Chrysaor: new surveillance malware spotted on Android devices

The development of potentially harmful applications for Android devices has reached a new peak. Hundreds of untrustworthy applications are released every day, but, as malware analysts have observed, not all of them have a goal to affect as many computers as possible. Threats targeting only a small number of devices exist too despite their developers’ efforts and time put into their development – this is called a targeted attack. Chrysaor is one of the newest potentially harmful applications engaged in the targeted attack on devices with the Android OS. Specialists generally refer to it as a potentially harmful application, but, as recent research has revealed, it is nothing more than spyware (software aiming to gather information about users). It is believed to be released by NSO Group Technologies and, according to researchers who have analyzed it, it seems to be a variant of Pegasus, which is yet another surveillance software first detected on devices running certain versions of iOS. Frankly speaking, there was not much known about Chrysaor until malware analysts gathered information from affected devices and carried out thorough research. Now they know everything about it.

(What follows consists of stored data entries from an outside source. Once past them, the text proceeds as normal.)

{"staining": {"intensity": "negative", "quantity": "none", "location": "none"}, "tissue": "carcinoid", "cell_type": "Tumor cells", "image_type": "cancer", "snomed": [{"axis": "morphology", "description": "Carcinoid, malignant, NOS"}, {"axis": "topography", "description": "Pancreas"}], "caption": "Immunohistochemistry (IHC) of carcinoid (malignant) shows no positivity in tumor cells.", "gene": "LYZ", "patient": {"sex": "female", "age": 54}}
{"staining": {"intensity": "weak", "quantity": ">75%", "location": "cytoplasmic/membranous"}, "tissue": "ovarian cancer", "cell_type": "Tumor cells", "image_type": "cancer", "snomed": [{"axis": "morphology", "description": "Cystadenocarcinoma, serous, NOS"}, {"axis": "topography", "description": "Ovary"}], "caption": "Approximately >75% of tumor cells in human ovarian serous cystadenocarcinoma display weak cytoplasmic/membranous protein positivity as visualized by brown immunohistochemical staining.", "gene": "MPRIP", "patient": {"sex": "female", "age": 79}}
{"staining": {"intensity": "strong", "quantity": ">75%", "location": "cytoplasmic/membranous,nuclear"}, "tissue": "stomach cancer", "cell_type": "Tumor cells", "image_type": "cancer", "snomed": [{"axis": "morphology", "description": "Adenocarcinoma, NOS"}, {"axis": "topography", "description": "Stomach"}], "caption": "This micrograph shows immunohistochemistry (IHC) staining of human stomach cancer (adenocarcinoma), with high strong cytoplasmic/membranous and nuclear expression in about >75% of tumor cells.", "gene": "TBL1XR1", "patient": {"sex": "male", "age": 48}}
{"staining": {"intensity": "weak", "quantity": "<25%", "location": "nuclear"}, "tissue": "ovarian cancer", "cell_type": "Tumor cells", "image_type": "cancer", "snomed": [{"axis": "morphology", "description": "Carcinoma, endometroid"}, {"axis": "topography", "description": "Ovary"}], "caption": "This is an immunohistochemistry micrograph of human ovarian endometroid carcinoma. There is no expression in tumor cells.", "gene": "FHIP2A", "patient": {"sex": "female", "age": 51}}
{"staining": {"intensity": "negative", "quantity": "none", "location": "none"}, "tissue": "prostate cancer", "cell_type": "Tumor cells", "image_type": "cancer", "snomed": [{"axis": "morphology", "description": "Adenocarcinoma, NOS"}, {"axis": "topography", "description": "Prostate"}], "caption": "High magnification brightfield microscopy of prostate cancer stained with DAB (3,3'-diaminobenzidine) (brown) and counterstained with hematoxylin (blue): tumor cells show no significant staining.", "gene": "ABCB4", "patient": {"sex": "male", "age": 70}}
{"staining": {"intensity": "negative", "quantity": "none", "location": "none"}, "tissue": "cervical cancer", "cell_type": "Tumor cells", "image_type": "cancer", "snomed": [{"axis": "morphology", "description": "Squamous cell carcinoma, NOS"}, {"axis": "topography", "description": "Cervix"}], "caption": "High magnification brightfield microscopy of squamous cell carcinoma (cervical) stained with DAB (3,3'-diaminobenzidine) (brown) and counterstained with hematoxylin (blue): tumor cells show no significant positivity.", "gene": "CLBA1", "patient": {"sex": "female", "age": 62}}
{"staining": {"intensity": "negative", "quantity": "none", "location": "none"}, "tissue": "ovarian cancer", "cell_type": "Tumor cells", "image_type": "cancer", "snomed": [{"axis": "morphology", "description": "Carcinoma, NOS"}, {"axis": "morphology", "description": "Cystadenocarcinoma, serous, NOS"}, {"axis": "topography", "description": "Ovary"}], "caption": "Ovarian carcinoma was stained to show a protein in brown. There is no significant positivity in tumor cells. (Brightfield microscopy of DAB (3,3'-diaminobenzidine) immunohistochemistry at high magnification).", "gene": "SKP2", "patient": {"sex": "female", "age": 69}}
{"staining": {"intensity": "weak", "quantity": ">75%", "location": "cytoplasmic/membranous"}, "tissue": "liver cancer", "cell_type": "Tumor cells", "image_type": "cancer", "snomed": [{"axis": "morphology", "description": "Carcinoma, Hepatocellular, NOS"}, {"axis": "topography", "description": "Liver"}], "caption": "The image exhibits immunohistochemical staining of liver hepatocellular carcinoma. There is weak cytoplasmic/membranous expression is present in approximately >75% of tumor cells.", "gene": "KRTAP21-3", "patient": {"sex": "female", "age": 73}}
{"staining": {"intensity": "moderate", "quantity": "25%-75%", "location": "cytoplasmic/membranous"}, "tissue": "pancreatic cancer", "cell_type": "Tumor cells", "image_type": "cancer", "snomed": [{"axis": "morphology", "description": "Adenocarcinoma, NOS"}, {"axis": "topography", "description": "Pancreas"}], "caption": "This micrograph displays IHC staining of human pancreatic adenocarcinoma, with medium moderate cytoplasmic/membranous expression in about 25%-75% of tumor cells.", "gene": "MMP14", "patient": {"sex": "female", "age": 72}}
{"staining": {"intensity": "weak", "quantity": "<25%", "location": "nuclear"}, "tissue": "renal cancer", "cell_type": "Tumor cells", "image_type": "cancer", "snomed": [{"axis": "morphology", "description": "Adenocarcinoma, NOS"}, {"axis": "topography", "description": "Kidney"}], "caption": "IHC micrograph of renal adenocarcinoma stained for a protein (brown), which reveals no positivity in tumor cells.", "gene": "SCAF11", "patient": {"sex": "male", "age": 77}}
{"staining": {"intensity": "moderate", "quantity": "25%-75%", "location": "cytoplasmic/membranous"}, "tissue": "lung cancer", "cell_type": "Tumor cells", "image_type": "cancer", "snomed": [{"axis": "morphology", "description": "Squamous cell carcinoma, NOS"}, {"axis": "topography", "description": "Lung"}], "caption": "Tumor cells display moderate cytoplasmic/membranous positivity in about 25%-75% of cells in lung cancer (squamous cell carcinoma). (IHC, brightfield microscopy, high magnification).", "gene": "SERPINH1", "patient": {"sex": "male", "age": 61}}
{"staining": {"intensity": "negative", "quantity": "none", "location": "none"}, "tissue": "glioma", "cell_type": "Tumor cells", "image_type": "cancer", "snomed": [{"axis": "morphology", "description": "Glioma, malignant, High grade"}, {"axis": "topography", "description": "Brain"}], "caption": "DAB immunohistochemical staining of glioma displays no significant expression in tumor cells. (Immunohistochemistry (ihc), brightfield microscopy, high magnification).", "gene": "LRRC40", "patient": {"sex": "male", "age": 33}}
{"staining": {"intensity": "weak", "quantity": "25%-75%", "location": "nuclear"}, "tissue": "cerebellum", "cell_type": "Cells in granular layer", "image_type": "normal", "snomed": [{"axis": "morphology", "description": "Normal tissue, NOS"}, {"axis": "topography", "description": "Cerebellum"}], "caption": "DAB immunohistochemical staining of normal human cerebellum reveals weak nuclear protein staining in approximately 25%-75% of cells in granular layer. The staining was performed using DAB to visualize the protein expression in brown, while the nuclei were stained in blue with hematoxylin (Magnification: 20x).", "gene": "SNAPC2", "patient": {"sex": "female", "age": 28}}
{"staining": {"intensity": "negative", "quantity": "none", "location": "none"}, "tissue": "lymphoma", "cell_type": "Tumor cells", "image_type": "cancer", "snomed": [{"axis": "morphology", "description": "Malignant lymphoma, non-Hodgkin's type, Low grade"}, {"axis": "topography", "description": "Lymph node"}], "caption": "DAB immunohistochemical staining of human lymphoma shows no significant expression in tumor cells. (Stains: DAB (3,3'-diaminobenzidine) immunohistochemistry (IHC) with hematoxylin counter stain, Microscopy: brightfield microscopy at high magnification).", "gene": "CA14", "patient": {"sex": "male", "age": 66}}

Chrysaor is only used in the so-called targeted attack, so it is not available in Google Play. As a consequence, it is not spread on a massive, large-scale rate. Because of this, it has affected a small number of devices thus far. Analysts have detected no more than 3 dozen installs of Chrysaor on Android devices, which is a really small number if compared to infection rates of popular potentially harmful applications. These affected devices are located in Israel, Georgia, Mexico, Turkey, Kenya, Kyrgyzstan, Nigeria, Tanzania, UAE, Ukraine, and Uzbekistan. Although it has managed to affect devices located in several different countries, its working scheme is the same in all the cases. Specific individuals are first persuaded into downloading this malicious application on their devices. After the successful installation, it attempts to root the Android device by using the Framaroot (a universal root method working on most devices with the Android OS) method. In case this does not work, malware tries out the pre-positioned Superuser binary. Once the device is rooted, Chrysaor protects itself and starts working as typical spyware, i.e. it starts collecting data. It is capable of finding out what victims do on affected devices, collecting their data, accessing microphone and camera, and, finally, reaching device’s Phone and SMS. To make sure that it can stay on the device and perform activities uninterrupted, Chrysaor disables auto-updates, removes the system update app on Samsung devices, and, last but not least, deletes WAP push messages and changes WAP message settings. On top of that, as researchers have observed, it can get onto the /system partition to stay on the affected device and continue its surveillance after the factory reset. Evidently, Chrysaor is sophisticated spyware.

Spyware is one of the most common types of malware, but Chrysaor, without a doubt, is not like other programs which fall into this category. It differs from them in a sense that it employs 6 techniques to collect data. These are the following: repeated commands (periodically repeats certain actions on the device), data collectors (they are used in conjunction with repeated commands to gather SMS messages, call logs, browser history, contact, emails, etc.), content observers (the framework ContentObserver belonging to Android is used), screenshots (captures screenshots behind the user’s back), keylogging (performs the action of logging input), and RoomTap (a technique allowing malware to answer telephone calls and stay connected). If something goes wrong, e.g. Chrysaor can no longer reach its server or there is a chance that it will be detected, it can remove itself from devices without leaving any traces, which proves again that its detection might be complicated.

Although Chrysaor cannot be called a prevalent malicious application, and the possibility to get infected with it is quite low, Android OS users should still be cautious because this spyware is a looming threat. First of all, according to security experts, they should download all apps from reputable sources ONLY, e.g. Google Play. The content of this source is monitored, so malware rarely manages to appear there. Second, it is recommended to set a screen lock. Third, devices should be updated periodically to get the latest security patches. Finally, the Verify Apps feature, which can help to avoid harmful apps, should be enabled on all Android devices. Fortunately, the infection rate of this spyware is not high, so there is almost a 0% chance to discover it on the Android-powered device.